O documento cita que seria possível interpretar como destino dos recursos o Fundo de Direitos Difusos, mas ele estaria sujeito a contingenciamento de verbas. Mas as peculiaridades do caso, segundo André Mendonça, recomendaria o envio ao Fundo Penitenciário Nacional.

Extrapolação

“Os termos do acordo impugnado extrapolam as funções constitucionais e legalmente atribuídas ao Ministério Público. Isso porque, como ressaltado anteriormente, o Ministério Público Federal no Paraná se elegeu, de maneira discricionária, como a autoridade brasileira habilitada a receber e dar destinação os recursos que a Petrobras deveria pagar ao Estado brasileiro, sem nenhum amparo para tal, seja no acordo celebrado, seja em normas do ordenamento jurídico brasileiro”, afirmou a AGU.

Os pedidos finais da AGU são pela nulidade do acordo entre a Força-Tarefa da Lava Jato do Paraná e a Petrobras e pelo reconhecimento de que a sanção aplicada nos Estados Unidos corresponde à multa administrativa prevista na Lei Anticorrupção e que deve ser aplicada pela CGU.

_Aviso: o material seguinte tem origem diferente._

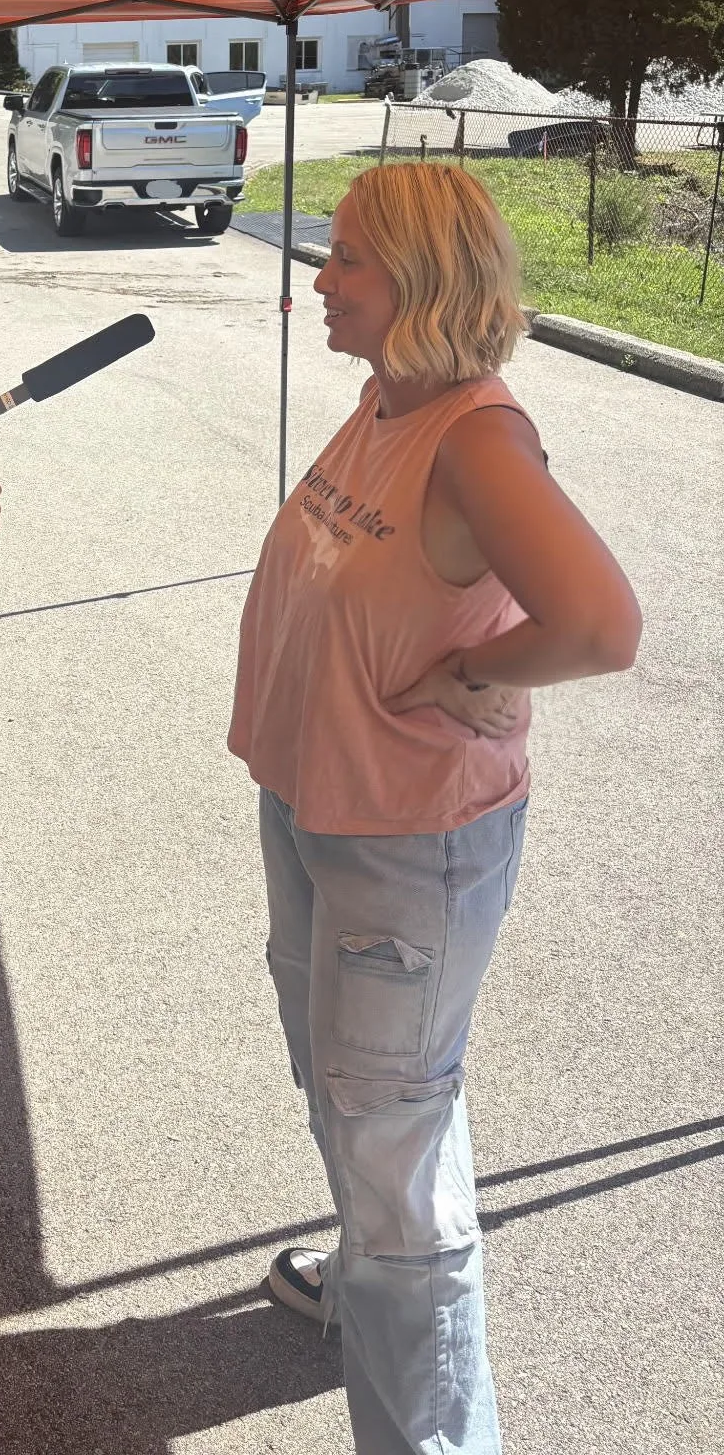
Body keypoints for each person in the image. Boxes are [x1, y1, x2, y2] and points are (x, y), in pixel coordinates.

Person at [227, 161, 641, 1455]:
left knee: (393, 1139)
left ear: (422, 279)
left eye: (347, 256)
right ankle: (368, 1282)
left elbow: (600, 624)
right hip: (319, 813)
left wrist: (482, 674)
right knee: (359, 1094)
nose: (320, 276)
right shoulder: (389, 401)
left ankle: (432, 1429)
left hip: (408, 846)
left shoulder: (475, 435)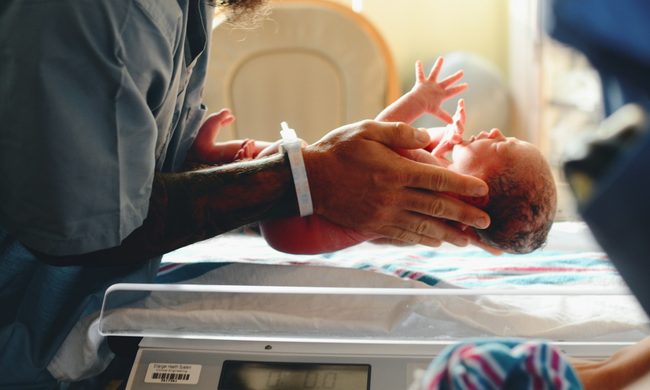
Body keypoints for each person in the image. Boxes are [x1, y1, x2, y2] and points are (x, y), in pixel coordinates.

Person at [0, 1, 493, 386]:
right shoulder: (107, 13)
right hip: (27, 335)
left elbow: (99, 165)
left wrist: (187, 164)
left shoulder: (177, 10)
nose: (493, 135)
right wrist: (303, 177)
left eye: (503, 148)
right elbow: (90, 223)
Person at [254, 62, 556, 255]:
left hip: (296, 219)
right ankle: (221, 154)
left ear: (478, 193)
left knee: (280, 151)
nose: (496, 132)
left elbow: (375, 138)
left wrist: (418, 101)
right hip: (294, 231)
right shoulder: (442, 207)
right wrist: (447, 140)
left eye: (502, 146)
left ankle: (224, 155)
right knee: (275, 152)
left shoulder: (430, 182)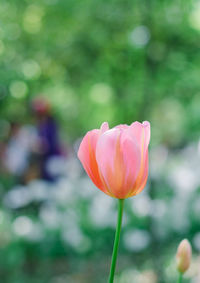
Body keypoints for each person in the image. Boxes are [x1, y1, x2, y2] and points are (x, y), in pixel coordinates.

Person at [32, 97, 62, 181]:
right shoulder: (39, 126)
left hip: (53, 157)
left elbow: (51, 143)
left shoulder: (51, 124)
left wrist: (41, 147)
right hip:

Além disso, pede que seja reconhecido que “diante das peculiaridades do acordo firmado pela Petrobras com autoridades norte-americanas, em especial no que se refere à cláusula de não reversão das penalidades em benefício da Companhia brasileira, é excepcionalmente legítima a destinação fundiária dos valores devidos à União na espécie, mediante aplicação analógica da legislação do Funpen”.

No processo, os procuradores da Lava Jato defenderam a competência para firmar acordo, disseram que a PGR estava ciente e citaram a possibilidade de a Petrobras ser obrigada a “pagar a multa integralmente nos Estados Unidos”.

Na semana passada, a Petrobras defendeu o acordo em manifestação enviada a Moraes. Segundo a estatal, as autoridades norte-americanas tinham total ciência e concordância de que o MPF, há mais de dois anos, atuava com vistas ao repatriamento dos valores decorrentes do acordo com os EUA.

Nesta segunda-feira, Moraes determinou que a Petrobras apresente no prazo máximo de cinco dias cópia das atas das Assembleias Gerais, das Reuniões do Conselho de Administração, das Reuniões de Diretoria, e das Atas e Pareceres do Conselho Fiscal que tenham tratado sobre o acordo com a Lava Jato.

No mesmo despacho, o ministro determinou que a Caixa Econômica Federal apresente no mesmo prazo cópia de todos os memorandos, ofícios e demais comunicações, “inclusive mensagens eletrônicas, enviadas e recebidas”, que tenham embasado a transferência dos valores do acordo à instituição. No último dia 18, a PGR havia pedido justamente que a Caixa informasse o Supremo sobre a transação.